Ironically, if the abortion doctor were to continue care of mother and child in the hospital, that could lead to worse health outcomes for the child than being handed over to an emergency room—because the doctor’s purpose is to see to the death of the child.
Note, however, that the ruling itself does not include any mention about the health of the fetus, baby, or child—only mention of the mother’s health. So that was just a reporting error.
Back to strict scrutiny as opposed to undue burden. If I understand correctly, strict scrutiny is a higher standard, and it is being required of the state, rather than the plaintiff, to prove not only that there is rationale for the requirement, but also to prove that there are no cases in which a single person could be deprived of a legal right. The undue burden level would be lower; the state could simply show that there is a rational reason for the requirement, and that alternatives remain for those seeking abortion services.
When there is no case of any actual person being harmed, making the ruling the way Judge Yeakel did is probably both the wrong approach and the wrong standard.
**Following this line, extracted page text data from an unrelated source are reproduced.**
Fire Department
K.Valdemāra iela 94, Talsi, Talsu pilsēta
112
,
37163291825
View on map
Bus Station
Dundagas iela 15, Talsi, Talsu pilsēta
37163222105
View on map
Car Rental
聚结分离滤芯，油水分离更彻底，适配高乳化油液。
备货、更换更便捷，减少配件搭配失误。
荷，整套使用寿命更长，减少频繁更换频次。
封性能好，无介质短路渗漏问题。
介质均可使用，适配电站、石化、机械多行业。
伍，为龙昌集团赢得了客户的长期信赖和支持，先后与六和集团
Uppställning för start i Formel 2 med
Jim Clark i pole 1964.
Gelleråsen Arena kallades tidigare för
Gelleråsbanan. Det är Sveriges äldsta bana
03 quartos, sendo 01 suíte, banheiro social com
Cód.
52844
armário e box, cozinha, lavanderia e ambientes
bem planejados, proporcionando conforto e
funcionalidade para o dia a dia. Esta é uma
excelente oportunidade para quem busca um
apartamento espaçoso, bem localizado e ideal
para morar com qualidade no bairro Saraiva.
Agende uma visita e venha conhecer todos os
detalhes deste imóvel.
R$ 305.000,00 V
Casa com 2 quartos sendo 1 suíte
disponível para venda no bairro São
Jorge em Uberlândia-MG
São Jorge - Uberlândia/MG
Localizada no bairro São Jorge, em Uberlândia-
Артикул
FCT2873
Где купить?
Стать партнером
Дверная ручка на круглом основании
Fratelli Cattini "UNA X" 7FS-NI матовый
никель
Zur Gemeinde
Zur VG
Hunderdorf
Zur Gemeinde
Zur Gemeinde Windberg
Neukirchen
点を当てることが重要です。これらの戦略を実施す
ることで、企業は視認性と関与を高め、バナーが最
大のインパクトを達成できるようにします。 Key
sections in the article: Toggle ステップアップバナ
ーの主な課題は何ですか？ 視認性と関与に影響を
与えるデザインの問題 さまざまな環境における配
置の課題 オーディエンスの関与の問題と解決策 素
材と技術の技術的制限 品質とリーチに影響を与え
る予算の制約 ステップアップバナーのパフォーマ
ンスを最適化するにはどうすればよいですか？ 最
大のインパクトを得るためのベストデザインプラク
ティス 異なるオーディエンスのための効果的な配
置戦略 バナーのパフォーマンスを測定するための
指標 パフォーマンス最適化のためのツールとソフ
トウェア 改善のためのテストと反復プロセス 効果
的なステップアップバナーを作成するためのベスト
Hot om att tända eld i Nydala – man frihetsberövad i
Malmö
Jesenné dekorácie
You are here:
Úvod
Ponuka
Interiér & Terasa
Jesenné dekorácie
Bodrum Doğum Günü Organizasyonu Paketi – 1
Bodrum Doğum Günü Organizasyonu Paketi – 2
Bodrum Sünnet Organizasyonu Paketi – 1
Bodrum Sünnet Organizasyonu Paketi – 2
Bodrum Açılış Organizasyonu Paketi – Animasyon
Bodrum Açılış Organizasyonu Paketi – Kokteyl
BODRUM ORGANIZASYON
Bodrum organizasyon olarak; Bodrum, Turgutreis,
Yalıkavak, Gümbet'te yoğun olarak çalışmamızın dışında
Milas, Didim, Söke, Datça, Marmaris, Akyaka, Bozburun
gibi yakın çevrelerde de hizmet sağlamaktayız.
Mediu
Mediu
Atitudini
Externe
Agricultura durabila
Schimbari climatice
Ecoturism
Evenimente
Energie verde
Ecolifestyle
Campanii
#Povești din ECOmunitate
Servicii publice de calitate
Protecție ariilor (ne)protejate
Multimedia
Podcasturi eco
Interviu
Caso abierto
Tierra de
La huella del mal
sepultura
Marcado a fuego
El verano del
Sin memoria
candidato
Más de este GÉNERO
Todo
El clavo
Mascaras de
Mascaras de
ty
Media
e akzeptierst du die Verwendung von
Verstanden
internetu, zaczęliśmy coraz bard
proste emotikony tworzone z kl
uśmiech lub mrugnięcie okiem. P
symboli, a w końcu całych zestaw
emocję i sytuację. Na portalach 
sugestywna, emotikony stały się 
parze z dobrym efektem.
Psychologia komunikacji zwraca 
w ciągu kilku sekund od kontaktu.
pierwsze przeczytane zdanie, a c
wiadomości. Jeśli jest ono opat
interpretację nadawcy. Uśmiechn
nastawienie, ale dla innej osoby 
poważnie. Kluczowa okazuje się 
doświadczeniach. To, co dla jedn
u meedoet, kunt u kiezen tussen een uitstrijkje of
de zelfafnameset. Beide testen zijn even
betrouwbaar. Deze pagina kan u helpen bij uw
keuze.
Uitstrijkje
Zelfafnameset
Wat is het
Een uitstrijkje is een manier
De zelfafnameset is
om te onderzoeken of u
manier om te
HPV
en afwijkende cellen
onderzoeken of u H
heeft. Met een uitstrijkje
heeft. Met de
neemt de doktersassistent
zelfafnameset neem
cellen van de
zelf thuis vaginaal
The next step is the 5th Circuit Court of Appeals; they previously overturned Yeakel’s ruling against Texas’s requirement for a sonogram to be shown prior to an abortion. AG Greg Abbott believes, however the 5th Circuit rules, the case will be appealed to the US Supreme Court.
My opinion is that Texas did not overstep its bounds by requiring abortion clinic doctors to comply with the same rules as other ambulatory surgical centers; there is a rationale, and not all options are eliminated.
While hospitals set their own standards about who gets admitting privileges—and therefore it is possible some abortion doctors could be prevented from meeting the requirement—there is no evidence yet of a doctor trying to comply and being unable. There is only the hue and cry that the law might make getting care less convenient for some hypothetical abortion seeker.
Sen. Wendy Davis, from Houston Chronicle
State Sen. Wendy Davis, who filibustered the bill in the first special session back in June, which led to its easy passage in a second special session, carefully avoided mention of “abortion” in her response. She said, “Texas families are stronger and healthier when women across the state have access to quality health care.” That is liberal-speak. Women, particularly women in families, have many many options for health care.
Women seeking abortions are rarely in families, and since families include children but abortions snuff out the life of children, Davis’s statement is pretty much a lie to cover up the ugly baby-killing facts of abortion. She also went on to say, “I would rather see our tax dollars spent on improving our kids’ schools than defending this law”—completely missing the irony that, if the law hadn’t been attacked, no money would have to be spent defending it, so she ought to connect Planned Parenthood with unnecessarily using up state funds, because the state is required to defend its laws.
Davis is running for governor—based solely on her notoriety following the abortion filibuster. She has no other experience to recommend her to the top executive job in one of the biggest states. Yet she is afraid to say the word. In an odd way, I find that comforting after a bad day in the courts.